Jacob Collier’s latest album is an experience in emotion

Hannah Smrcka, Editor

Jacob Collier‘s latest album, Djesse Vol. 3, was released on August 14, 2020. This is the third album for Djesse and has the most electronic sounds of the three. There are five of what he calls beat sketches: “Bird Scuff,” “What’s Impossible,” “Dreamer,” “Train to Saskatoon,” and “Believe in Love.” On Collier’s website he said, “About a minute long, taken from the edges of the album-making process – a collection of crazy sounds, little canvases, windows into universes I have visited over the course of my Vol. 3 creating time.” There will be four volumes in total. His goal is to combine all of the types of music he’s listened to his whole life, and if you’re just starting to widen your musical horizons, then his music is a good place to start. The genre styles that he writes in are:  jazz, pop, funk, a cappella, classical, and rhythm and blues, and he often does multiple styles within each song. Collier has a great passion for music and does a lot of the work for his albums within the confines of his bedroom. This was an album released during the pandemic, so it had to be constructed in isolation. He has been writing and performing music on YouTube since his teens. (Here is a cover he did of “Isn’t She Lovely“– he is about 18 or so here.)

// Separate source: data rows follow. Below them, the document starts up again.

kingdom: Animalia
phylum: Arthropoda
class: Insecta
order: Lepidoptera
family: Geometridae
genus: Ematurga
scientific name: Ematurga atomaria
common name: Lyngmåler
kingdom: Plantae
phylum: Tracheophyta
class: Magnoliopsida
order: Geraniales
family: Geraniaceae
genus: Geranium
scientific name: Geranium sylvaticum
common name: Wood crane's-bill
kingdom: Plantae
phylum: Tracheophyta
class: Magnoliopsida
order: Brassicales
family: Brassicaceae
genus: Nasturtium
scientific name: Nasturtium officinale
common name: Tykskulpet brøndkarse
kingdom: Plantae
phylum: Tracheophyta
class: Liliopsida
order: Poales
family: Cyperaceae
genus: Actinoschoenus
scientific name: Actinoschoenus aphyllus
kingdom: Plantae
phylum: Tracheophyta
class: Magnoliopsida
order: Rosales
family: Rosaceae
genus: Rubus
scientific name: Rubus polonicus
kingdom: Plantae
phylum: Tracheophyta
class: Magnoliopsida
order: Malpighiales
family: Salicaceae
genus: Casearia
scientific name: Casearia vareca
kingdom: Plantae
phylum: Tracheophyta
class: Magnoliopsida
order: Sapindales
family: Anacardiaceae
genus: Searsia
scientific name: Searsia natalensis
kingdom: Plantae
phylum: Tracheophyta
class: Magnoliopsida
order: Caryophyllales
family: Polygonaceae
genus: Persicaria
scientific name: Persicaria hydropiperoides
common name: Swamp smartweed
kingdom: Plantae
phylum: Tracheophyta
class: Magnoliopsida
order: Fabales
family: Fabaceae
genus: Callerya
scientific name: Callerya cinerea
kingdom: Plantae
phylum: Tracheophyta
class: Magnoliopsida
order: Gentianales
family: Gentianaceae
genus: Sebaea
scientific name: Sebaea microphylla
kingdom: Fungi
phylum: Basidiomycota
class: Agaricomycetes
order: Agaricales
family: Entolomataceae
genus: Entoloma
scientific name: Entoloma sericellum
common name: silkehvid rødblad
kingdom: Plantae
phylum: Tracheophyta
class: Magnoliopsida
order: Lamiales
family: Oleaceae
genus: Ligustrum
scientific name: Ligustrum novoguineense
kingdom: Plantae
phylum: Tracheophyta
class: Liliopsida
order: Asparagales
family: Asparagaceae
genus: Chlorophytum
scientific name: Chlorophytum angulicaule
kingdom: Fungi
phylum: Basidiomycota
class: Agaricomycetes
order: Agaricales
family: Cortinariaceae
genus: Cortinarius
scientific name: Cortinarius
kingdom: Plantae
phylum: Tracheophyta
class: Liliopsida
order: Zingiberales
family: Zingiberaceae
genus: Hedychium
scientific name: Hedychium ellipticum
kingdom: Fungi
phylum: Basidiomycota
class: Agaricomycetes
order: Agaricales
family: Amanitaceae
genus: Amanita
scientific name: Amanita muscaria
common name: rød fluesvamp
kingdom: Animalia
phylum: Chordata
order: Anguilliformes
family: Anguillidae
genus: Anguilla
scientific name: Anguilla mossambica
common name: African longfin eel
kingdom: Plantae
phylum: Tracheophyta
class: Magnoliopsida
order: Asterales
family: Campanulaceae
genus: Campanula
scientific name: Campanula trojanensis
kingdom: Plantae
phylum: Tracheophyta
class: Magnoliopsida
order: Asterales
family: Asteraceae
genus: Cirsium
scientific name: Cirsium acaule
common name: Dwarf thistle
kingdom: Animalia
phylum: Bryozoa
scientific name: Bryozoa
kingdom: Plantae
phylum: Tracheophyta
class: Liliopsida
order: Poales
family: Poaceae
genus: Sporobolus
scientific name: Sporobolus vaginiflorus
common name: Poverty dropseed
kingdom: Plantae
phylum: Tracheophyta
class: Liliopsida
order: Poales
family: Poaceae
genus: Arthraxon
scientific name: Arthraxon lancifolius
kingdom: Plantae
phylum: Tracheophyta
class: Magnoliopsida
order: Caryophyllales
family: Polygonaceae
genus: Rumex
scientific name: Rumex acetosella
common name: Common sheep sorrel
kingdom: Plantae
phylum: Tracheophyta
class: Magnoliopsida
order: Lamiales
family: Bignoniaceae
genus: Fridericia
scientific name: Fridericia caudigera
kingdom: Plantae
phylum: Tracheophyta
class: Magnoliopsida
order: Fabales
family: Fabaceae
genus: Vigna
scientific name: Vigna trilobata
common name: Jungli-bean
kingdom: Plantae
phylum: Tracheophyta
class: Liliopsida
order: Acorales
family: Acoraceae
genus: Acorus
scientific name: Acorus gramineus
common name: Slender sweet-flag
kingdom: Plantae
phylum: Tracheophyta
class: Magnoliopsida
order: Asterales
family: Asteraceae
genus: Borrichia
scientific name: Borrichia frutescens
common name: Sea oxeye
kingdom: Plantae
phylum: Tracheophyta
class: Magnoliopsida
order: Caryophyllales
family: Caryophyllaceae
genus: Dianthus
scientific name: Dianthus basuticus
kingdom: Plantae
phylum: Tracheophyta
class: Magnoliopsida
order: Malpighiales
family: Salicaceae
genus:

The songs on the album are: “Clarity,” “Count the People,” “In My Bones,” “Time Alone With You,” “All I Need,” “In Too Deep,” “Butterflies,” “Sleeping On My Dreams,” “Running Outta Love,” “Light It Up On Me,” “He Won’t Hold You,” and “To Sleep.” My personal favorite would have to be “He Won’t Hold You,” which was released earlier than the initial album at the beginning of July, 2020. Part of why I loved this song so much was most likely half to do with how excited I was when I saw its early release date and knew that the next volume was coming out. Another thing I enjoyed, however, was the section in the middle at 2:30, and it has a beautiful concept. It’s a section of spoken word and then after the moving section of unsung words over music and how they almost sing without the melody in its seams, the music expands and fills the mind and grasps onto each empty bit of gray matter within you and the universe and turns them into rays of color, light, and sound. It’s an experience in itself and an emotion. You feel full. I’m not a huge fan of poetry, either. I like to read, but once there is that drive, like what is created in this song, that is coming from all sides around it with how it speaks and communicates to it, the meaning shifts beautifully with the music and other lyrics, blending and weaving in and out of emotions and concepts. It’s all connected and it is beautiful.

My least favorite song on the album is “Light It Up On Me.” It really just wasn’t my cup of tea. It felt like he was trying to accomplish a lot, and it didn’t seem finished. It felt weird and out of place with the rest of the album and the sounds were like some weird ASMR. None of the other songs seemed to give off the same odd vibe that I felt this one did.

In comparison to the other volumes of Djesse, volumes one and two, this one was probably my least favorite but had some of my favorite individual songs. I liked the different woks with textures, but the style of music isn’t necessarily the style that I personally most enjoy, but it is a good head start for other people widening their horizons to more classical and jazz music and just music that has more musicality to it. It’s very brainy and brilliant, but I enjoyed his other two volumes more. This album is very experimental and new compared to what he’s worked on in the past, so it does feel very different. Altogether though, the album is amazing and so is all of his work. I suggest giving this and his other music a listen if you get the chance. I’d rate it 4.5 stars out of 5 because there are things that he can still improve on. He is still relatively young and this is just a beginning to experimenting with these styles, and I am excited to see how he grows from this Volume to Djesse 4.